DOCUMENT SEGMENT:

Maybe this process scales:

http://www.youtube.com/watch?v=EYFSLajdG1o

then what?

I'll tell you what, it would be govt regulation of the monetary system just like we have now.

Rsp,

PeterP said...

Bob,

You are pretty bold for someone so dumb that you cannot be bothered to understand the basic concepts algebra: addition and subtraction.

Government surplus + private sector surplus (domestic +foreign) =0

If the private sector is trying to increase its savings rate, it is mathematically impossible for the government to decrease its deficit (hint: take a derivative of the above).

So please don't start with economic calculation (which you showed on those pages not to understand) because already at the level of primary school arithmetic you are out of your depth, and so apparently is Murphy.

Senexx said...

and this is where we point out that MMT is descended from Schumpeter - Austrian...

Tom Hickey said...

Bob the assumption of economic calculation is designed precisely to limit policy activity. It's a rational for free markets based on the assumption of ontological individualism and Locken private property rights of individuals. It's an ideological foundation for a type of economics, just as other approaches to economics have their philosophical foundations. Virtually all the different approaches claim that their assumptions are based on naturalism.

No one denies that a complex economy cannot be modelled formally at this point as can physics. Precise predication is not possible so far. But it's a huge jump in logic from there to claim that as a result, no calculation is possible, and we should just get out of the way and let nature take its course. If we did that, we'd still be hunting with bows and arrows and poking the ground with sticks to grow beans. Or exchanging coconuts and fish. :)

Bob Roddis said...

If most government officials are properly indicted and there is no longer a significant "government sector" screwing up the economy, people will be able to save just fine. "To save" means to forgo consumption. It does not mean carving out phony new claims on existing resources. That sector balance stuff is a load of crap and no one but you guys will ever believe it.

Bob Roddis said...

No one denies that a complex economy cannot be modelled formally at this point as can physics. Precise predication is not possible so far. But it's a huge jump in logic from there to claim that as a result, no calculation is possible, and we should just get out of the way and let nature take its course.

I'm perfectly fine with you guys going to the American public with an expressly Leninist economic philosophy while avoiding the Hayekian insight that there is no other place in the galaxy to obtain the necessary economic information upon which your schemes rely other than from free market prices.

What we have with Trotsky and his comrades in the Great October Revolution is the spectacle of a few literary-philosophical intellectuals seizing power in a great country with the aim of overturning the whole economic system — but without the slightest idea of how an economic system works. In STATE AND REVOLUTION, written just before he took power, Lenin wrote,

"The accounting and control necessary [for the operation of a national economy] have been simplified by capitalism to the utmost, till they have become the extraordinarily simple operations of watching, recording and issuing receipts, within the reach of anybody who can read and write and knows the first four rules of arithmetic."

With this piece of cretinism Trotsky doubtless agreed. And why wouldn't he? Lenin, Trotsky, and the rest had all their lives been professional revolutionaries, with no connection at all to the process of production and, except for Bukharin, little interest in the real workings of an economic system. Their concerns had been the strategy and tactics of revolution and the perpetual, monkish exegesis of the holy books of Marxism.

REQUIREMENTS:
(a) Can you repeat the part of the comment thread starting with "So please don't" and going on through "Senexx said...", word for word?
(b) Would you go on with the economics comment thread from the point where it stops?
The listing is separate material with no connection to the comment thread.

GIVEN DATA:
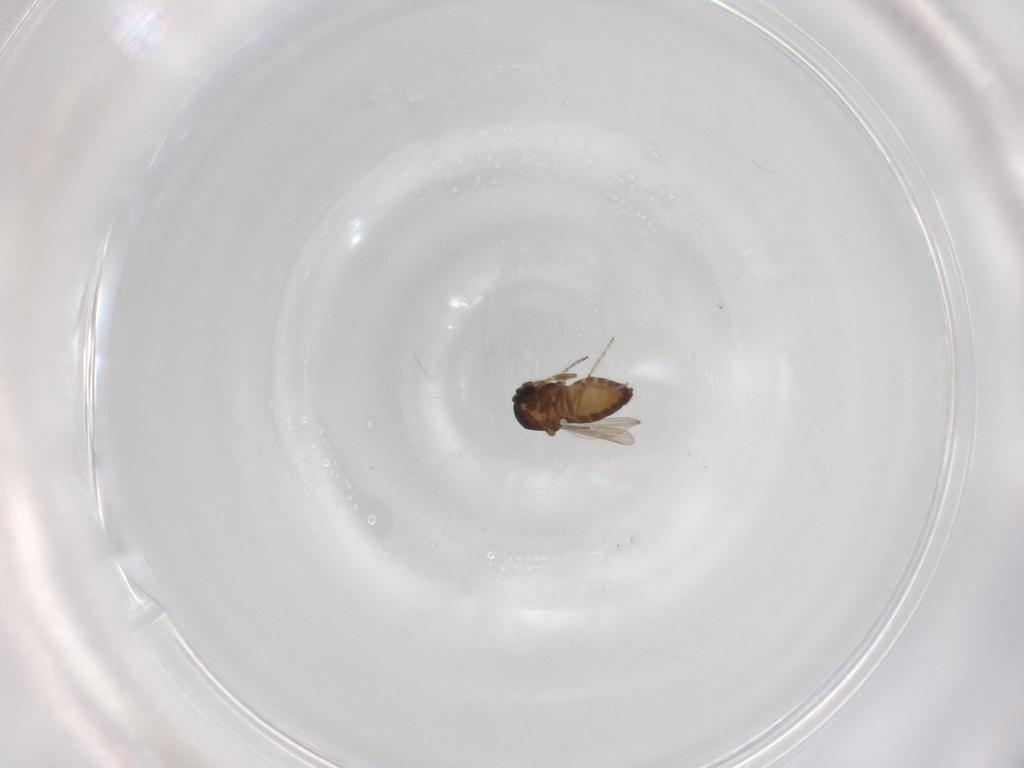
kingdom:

SET OF ANSWERS:
(a)
So please don't start with economic calculation (which you showed on those pages not to understand) because already at the level of primary school arithmetic you are out of your depth, and so apparently is Murphy.

Senexx said...

(b)
The nitty-gritty of how an economic system functions — how, in our world, men and women work, produce, exchange, and survive — was something from which they prudishly averted their eyes, as pertaining to the nether-regions. These "materialists" and "scientific socialists" lived in a mental world where understanding Hegel, Feuerbach, and the hideousness of Eugen Duehring's philosophical errors was infinitely more important than understanding what might be the meaning of a price.


http://mises.org/daily/4515

Bob Roddis said...

The use of the word "austerity" to describe Euro economies that are still using fiat funny money with controlled interest rates and perhaps slightly lower levels of outrageous government spending is an abuse of the language.

Further, to attribute to Austrians such as Bob Murphy or me said Euro policies is an abuse of the language.

But then again, you are the guys who claim that government deficits are necessary in order for the "non-government sector" to "net save".

http://consultingbyrpm.com/blog/2011/12/the-rumors-of-irish-austerity-are-greatly-exaggerated.html

Matt Franko said...

Bob,

Do you think the Indians are still the rightful owners of all property in North America?

rsp

Tom Hickey said...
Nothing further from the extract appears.